● **Text to read**:

◆ ◆ ◆

Quick Links

Re: Foreign join pushdown vs EvalPlanQual

From:	Etsuro Fujita <fujita(dot)etsuro(at)lab(dot)ntt(dot)co(dot)jp>
To:	Robert Haas <robertmhaas(at)gmail(dot)com>
Cc:	Kyotaro HORIGUCHI <horiguchi(dot)kyotaro(at)lab(dot)ntt(dot)co(dot)jp>, Kohei KaiGai <kaigai(at)ak(dot)jp(dot)nec(dot)com>, "pgsql-hackers(at)postgresql(dot)org" <pgsql-hackers(at)postgresql(dot)org>, Shigeru Hanada <shigeru(dot)hanada(at)gmail(dot)com>
Subject:	Re: Foreign join pushdown vs EvalPlanQual
Date:	2015-10-14 08:31:16
Message-ID:	561E12D4.7040403@lab.ntt.co.jp
Views:	Whole Thread \| Raw Message \| Download mbox \| Resend email
Thread:
Lists:	pgsql-hackers

On 2015/10/10 10:17, Robert Haas wrote:
> On Thu, Oct 8, 2015 at 11:00 PM, Etsuro Fujita
> <fujita(dot)etsuro(at)lab(dot)ntt(dot)co(dot)jp> wrote:
>>> The best plan is presumably something like this as you said before:
>>>
>>> LockRows
>>> -> Nested Loop
>>> -> Seq Scan on verysmall v
>>> -> Foreign Scan on bigft1 and bigft2
>>> Remote SQL: SELECT * FROM bigft1 JOIN bigft2 ON bigft1.x =
>>> bigft2.x AND bigft1.q = $1 AND bigft2.r = $2
>>>
>>> Consider the EvalPlanQual testing to see if the updated version of a
>>> tuple in v satisfies the query. If we use the column in the testing, we
>>> would get the wrong results in some cases.

>> More precisely, we would get the wrong result when the value of v.q or v.r
>> in the updated version has changed.

> Interesting test case. It's worth considering why this works if you
> were to replace the Foreign Scan with an Index Scan; suppose the query
> is SELECT * FROM verysmall v LEFT JOIN realbiglocaltable t ON v.x =
> t.x FOR UPDATE OF v, so that you get:
>
> LockRows
> -> Nested Loop
> -> Seq Scan on verysmall v
> -> Foreign Scan on realbiglocaltable t
> Index Cond: v.x = t.x
>
> In your example, the remote SQL pushes down certain quals to the
> remote server, and so if we just return the same tuple they might no
> longer be satisfied. In this example, the index qual is essentially a
> filter condition that has been "pushed down" into the index AM. The
> EvalPlanQual machinery prevents this from generating wrong answers by
> rechecking the index cond - see IndexRecheck. Even though it's
> normally the AM's job to enforce the index cond, and the executor does
> not need to recheck, in the EvalPlanQual case it does need to recheck.

◆ ◆ ◆

● **Information given**:
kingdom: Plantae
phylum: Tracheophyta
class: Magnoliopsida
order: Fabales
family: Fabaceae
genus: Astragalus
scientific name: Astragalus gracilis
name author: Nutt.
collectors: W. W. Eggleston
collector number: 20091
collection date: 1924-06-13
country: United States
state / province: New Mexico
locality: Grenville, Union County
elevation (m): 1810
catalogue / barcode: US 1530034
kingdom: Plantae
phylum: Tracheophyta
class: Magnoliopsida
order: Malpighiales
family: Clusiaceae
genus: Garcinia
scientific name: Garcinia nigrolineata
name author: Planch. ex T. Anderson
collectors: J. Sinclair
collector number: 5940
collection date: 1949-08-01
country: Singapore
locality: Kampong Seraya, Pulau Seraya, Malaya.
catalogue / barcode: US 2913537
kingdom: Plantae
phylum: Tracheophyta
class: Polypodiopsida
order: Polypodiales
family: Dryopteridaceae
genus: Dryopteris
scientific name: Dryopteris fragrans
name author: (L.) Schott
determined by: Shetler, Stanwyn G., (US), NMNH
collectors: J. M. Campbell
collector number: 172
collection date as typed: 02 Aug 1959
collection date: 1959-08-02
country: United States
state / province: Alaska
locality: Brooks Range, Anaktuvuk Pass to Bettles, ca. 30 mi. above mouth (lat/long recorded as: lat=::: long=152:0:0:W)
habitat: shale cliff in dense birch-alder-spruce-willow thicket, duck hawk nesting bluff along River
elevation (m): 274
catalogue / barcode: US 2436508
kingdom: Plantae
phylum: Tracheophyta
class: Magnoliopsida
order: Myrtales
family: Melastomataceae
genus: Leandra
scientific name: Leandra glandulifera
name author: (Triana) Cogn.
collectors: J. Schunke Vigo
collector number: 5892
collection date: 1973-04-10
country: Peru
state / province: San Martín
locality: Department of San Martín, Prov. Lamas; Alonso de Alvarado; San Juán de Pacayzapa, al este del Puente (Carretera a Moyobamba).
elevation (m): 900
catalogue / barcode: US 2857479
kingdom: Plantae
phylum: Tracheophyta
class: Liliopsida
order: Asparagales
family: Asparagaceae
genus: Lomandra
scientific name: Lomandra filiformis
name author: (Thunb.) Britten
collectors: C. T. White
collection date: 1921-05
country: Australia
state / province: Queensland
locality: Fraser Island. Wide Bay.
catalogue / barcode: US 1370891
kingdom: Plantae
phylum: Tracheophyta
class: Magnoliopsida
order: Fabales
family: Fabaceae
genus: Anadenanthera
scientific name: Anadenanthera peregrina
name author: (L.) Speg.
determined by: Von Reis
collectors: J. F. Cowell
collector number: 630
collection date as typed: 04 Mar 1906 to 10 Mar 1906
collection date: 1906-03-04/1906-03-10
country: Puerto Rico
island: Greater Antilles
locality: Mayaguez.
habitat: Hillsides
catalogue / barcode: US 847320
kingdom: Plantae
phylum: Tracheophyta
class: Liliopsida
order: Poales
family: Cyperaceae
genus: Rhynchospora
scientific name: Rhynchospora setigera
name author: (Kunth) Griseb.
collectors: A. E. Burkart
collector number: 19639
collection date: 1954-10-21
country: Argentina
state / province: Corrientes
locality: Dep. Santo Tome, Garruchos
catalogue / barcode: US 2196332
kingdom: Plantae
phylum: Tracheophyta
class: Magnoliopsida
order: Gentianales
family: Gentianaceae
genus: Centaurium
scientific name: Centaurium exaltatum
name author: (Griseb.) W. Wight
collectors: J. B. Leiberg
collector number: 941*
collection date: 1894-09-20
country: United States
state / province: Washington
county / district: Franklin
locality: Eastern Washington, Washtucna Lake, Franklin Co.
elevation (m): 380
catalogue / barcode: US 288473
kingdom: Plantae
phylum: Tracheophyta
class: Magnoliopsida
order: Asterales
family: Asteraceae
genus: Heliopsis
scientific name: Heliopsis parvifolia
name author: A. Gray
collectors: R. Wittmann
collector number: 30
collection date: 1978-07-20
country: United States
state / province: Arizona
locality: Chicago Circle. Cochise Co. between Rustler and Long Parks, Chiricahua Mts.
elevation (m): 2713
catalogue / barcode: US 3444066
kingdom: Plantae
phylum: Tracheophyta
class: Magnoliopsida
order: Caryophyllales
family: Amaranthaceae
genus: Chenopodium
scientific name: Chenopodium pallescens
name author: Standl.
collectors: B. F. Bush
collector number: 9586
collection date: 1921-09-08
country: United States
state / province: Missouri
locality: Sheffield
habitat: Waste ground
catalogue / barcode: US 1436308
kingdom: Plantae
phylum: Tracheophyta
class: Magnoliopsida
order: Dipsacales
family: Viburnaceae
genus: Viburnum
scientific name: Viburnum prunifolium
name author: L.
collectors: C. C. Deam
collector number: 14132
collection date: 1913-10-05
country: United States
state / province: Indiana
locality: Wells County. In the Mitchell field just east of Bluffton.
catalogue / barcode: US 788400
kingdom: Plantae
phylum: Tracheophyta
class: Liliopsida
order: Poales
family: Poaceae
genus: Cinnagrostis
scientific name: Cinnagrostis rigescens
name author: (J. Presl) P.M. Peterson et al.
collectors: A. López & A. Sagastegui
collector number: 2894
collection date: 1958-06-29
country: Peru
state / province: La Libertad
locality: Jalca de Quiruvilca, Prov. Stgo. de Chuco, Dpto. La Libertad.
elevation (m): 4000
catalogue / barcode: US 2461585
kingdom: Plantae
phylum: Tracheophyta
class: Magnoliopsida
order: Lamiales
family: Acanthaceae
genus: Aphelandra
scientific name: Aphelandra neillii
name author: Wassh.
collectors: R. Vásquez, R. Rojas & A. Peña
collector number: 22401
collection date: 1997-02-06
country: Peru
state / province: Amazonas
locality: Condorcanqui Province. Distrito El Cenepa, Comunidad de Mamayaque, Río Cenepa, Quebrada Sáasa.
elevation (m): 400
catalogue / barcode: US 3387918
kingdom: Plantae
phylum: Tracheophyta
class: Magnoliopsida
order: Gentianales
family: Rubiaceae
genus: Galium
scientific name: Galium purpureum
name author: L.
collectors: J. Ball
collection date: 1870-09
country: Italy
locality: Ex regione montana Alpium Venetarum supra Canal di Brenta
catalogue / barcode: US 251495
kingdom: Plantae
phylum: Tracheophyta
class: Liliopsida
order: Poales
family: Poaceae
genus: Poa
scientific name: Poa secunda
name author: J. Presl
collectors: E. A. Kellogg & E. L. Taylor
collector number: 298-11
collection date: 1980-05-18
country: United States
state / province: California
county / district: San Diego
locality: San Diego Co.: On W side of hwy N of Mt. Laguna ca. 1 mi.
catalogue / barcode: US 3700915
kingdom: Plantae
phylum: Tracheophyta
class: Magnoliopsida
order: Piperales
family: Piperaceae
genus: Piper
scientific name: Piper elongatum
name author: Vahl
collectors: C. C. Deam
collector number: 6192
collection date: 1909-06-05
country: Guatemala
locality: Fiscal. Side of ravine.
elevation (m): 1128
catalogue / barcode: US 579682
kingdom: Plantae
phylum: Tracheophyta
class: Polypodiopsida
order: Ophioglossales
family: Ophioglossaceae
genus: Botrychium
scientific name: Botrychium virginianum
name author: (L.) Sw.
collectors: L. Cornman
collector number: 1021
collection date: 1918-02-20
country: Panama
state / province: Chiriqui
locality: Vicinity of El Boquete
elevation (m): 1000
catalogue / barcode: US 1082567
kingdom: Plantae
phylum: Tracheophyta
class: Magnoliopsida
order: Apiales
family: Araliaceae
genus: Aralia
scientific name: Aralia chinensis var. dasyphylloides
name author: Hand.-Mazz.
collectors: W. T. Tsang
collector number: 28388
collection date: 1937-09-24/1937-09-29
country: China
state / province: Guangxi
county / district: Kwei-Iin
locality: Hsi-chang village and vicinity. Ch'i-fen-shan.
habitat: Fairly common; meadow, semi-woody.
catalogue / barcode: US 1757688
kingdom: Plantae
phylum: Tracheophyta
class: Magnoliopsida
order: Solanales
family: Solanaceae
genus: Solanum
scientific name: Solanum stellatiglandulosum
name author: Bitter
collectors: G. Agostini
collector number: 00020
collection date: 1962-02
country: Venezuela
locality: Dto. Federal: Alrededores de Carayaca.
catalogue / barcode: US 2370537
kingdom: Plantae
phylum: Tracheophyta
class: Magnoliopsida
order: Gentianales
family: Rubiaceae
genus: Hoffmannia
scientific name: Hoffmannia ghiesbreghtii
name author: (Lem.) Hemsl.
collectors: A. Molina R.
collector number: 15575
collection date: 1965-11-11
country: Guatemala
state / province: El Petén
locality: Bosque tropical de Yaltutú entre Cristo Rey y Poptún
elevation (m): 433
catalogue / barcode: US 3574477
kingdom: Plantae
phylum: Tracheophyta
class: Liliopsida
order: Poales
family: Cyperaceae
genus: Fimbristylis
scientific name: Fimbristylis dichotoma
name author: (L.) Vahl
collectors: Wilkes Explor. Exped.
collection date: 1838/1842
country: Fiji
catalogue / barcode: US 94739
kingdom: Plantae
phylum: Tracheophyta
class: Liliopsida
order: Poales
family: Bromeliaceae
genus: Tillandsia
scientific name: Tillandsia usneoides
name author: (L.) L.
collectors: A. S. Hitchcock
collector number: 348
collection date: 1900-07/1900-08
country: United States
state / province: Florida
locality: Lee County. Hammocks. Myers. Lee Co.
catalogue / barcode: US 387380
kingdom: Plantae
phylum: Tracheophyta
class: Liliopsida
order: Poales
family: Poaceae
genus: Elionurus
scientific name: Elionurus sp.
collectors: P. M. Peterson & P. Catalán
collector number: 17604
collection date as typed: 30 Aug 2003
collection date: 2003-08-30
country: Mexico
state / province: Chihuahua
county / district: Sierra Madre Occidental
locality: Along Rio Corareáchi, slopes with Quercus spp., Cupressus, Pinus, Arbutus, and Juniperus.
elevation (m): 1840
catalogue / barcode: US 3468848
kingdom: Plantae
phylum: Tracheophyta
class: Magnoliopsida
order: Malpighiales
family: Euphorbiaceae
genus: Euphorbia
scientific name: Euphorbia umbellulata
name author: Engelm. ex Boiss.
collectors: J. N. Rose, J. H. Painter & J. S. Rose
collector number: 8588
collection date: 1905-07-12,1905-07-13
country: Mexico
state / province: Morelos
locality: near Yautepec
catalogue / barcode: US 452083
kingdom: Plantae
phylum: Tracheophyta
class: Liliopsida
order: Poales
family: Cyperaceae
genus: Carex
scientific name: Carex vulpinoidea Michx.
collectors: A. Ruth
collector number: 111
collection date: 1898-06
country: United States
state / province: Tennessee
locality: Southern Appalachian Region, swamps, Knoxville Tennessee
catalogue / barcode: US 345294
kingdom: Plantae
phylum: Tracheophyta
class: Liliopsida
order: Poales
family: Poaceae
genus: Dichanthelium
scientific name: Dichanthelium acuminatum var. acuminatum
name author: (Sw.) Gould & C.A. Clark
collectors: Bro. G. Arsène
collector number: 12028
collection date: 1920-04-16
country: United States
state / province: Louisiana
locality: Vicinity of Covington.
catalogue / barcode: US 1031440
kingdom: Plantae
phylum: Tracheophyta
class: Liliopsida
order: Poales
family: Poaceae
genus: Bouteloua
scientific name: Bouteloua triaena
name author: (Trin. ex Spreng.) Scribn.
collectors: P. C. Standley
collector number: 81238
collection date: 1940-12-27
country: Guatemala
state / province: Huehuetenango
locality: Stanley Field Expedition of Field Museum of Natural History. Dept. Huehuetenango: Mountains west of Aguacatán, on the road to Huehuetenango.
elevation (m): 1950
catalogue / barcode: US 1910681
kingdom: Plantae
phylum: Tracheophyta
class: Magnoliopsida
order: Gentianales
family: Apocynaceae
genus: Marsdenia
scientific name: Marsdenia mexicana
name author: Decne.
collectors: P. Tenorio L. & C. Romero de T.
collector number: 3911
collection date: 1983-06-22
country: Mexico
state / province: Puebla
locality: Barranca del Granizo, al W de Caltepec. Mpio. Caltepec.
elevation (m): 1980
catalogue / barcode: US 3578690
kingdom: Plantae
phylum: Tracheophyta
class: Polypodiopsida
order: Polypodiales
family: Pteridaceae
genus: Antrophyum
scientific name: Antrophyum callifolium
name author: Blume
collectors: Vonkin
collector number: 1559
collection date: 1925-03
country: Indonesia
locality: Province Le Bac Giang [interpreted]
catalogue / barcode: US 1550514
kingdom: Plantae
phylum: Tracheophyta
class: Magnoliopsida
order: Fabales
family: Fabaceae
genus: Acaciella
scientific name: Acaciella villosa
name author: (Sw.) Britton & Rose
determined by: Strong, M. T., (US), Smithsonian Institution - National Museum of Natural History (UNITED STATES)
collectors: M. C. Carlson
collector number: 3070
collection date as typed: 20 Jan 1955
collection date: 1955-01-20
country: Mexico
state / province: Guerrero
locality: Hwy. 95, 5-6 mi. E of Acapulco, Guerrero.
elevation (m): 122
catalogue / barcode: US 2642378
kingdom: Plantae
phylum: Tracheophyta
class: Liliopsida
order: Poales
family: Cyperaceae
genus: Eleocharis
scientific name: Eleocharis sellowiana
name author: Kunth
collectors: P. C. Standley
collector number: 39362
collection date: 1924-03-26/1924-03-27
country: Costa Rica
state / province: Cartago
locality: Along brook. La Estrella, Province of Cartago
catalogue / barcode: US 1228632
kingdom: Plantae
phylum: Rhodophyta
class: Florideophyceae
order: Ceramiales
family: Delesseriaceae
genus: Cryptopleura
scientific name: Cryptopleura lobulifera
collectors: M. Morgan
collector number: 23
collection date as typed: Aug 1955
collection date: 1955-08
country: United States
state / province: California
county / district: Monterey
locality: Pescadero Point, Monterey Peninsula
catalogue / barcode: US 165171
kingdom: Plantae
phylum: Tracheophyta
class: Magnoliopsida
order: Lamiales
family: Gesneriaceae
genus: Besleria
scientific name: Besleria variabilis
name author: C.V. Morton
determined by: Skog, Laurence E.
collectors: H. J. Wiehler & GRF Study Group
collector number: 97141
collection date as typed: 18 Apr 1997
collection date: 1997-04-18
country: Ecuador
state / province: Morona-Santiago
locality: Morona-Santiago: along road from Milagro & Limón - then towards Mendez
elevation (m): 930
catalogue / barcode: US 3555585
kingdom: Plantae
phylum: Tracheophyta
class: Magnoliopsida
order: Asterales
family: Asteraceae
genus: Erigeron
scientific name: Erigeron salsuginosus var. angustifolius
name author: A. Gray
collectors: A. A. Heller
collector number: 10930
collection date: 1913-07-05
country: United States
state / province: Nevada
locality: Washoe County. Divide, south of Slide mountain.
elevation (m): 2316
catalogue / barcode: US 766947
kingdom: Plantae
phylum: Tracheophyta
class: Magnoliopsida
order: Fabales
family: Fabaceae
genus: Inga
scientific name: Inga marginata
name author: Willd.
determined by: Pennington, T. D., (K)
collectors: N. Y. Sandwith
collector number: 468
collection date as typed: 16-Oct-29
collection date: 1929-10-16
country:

◆ ◆ ◆

● **Tasks to carry out**:
(a) Copy out the records from their first line down to the line containing "locality: Fraser Island. Wide Bay.", with both of those lines included, and reproduce them without changes.
(b) Write a continuation of the discussion of foreign join pushdown and EvalPlanQual that begins right after its final sentence.

● **Per-task outputs**:
(a)
kingdom: Plantae
phylum: Tracheophyta
class: Magnoliopsida
order: Fabales
family: Fabaceae
genus: Astragalus
scientific name: Astragalus gracilis
name author: Nutt.
collectors: W. W. Eggleston
collector number: 20091
collection date: 1924-06-13
country: United States
state / province: New Mexico
locality: Grenville, Union County
elevation (m): 1810
catalogue / barcode: US 1530034
kingdom: Plantae
phylum: Tracheophyta
class: Magnoliopsida
order: Malpighiales
family: Clusiaceae
genus: Garcinia
scientific name: Garcinia nigrolineata
name author: Planch. ex T. Anderson
collectors: J. Sinclair
collector number: 5940
collection date: 1949-08-01
country: Singapore
locality: Kampong Seraya, Pulau Seraya, Malaya.
catalogue / barcode: US 2913537
kingdom: Plantae
phylum: Tracheophyta
class: Polypodiopsida
order: Polypodiales
family: Dryopteridaceae
genus: Dryopteris
scientific name: Dryopteris fragrans
name author: (L.) Schott
determined by: Shetler, Stanwyn G., (US), NMNH
collectors: J. M. Campbell
collector number: 172
collection date as typed: 02 Aug 1959
collection date: 1959-08-02
country: United States
state / province: Alaska
locality: Brooks Range, Anaktuvuk Pass to Bettles, ca. 30 mi. above mouth (lat/long recorded as: lat=::: long=152:0:0:W)
habitat: shale cliff in dense birch-alder-spruce-willow thicket, duck hawk nesting bluff along River
elevation (m): 274
catalogue / barcode: US 2436508
kingdom: Plantae
phylum: Tracheophyta
class: Magnoliopsida
order: Myrtales
family: Melastomataceae
genus: Leandra
scientific name: Leandra glandulifera
name author: (Triana) Cogn.
collectors: J. Schunke Vigo
collector number: 5892
collection date: 1973-04-10
country: Peru
state / province: San Martín
locality: Department of San Martín, Prov. Lamas; Alonso de Alvarado; San Juán de Pacayzapa, al este del Puente (Carretera a Moyobamba).
elevation (m): 900
catalogue / barcode: US 2857479
kingdom: Plantae
phylum: Tracheophyta
class: Liliopsida
order: Asparagales
family: Asparagaceae
genus: Lomandra
scientific name: Lomandra filiformis
name author: (Thunb.) Britten
collectors: C. T. White
collection date: 1921-05
country: Australia
state / province: Queensland
locality: Fraser Island. Wide Bay.

(b)
>
> I think the foreign data wrapper case should be handled the same way.
> Any condition that we initially pushed down to the foreign server
> needs to be locally rechecked if we're inside EPQ.

Agreed.

As KaiGai-san also pointed out before, I think we should address this in
each of the following cases:

1) remote qual (scanrelid>0)
2) remote join (scanrelid==0)

As for #1, I noticed that there is a bug in handling the same kind of
FDW queries, which will be shown below. As you said, I think this
should be addressed by rechecking the remote quals *locally*. (I
thought another fix for this kind of bug before, though.) IIUC, I think
this should be fixed separately from #2, as this is a bug not only in
9.5, but in back branches. Please find attached a patch.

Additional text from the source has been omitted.